Your output should be the lines from the one with "affiliate links on the right." through the end of the entries below, set down word for word and nothing else.

(Beginning of RECORD EXCERPTS)

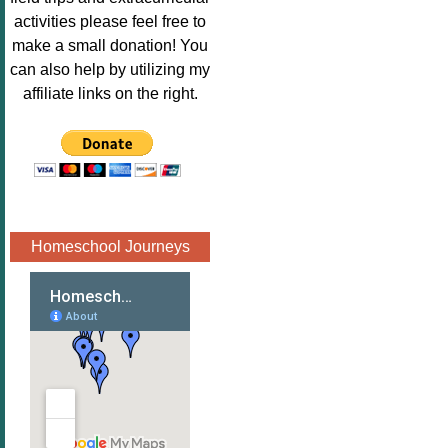
Image.png" 
activities please feel free to
alt="Poppins 
make a small donation! You
Book 
can also help by utilizing my
Nook"style="
affiliate links on the right.
border:none;
" /></a>
</div>
Homeschool Journeys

(End of RECORD EXCERPTS)

* [WRITTEN SOLUTION]:
affiliate links on the right.
border:none;
" /></a>
</div>
Homeschool Journeys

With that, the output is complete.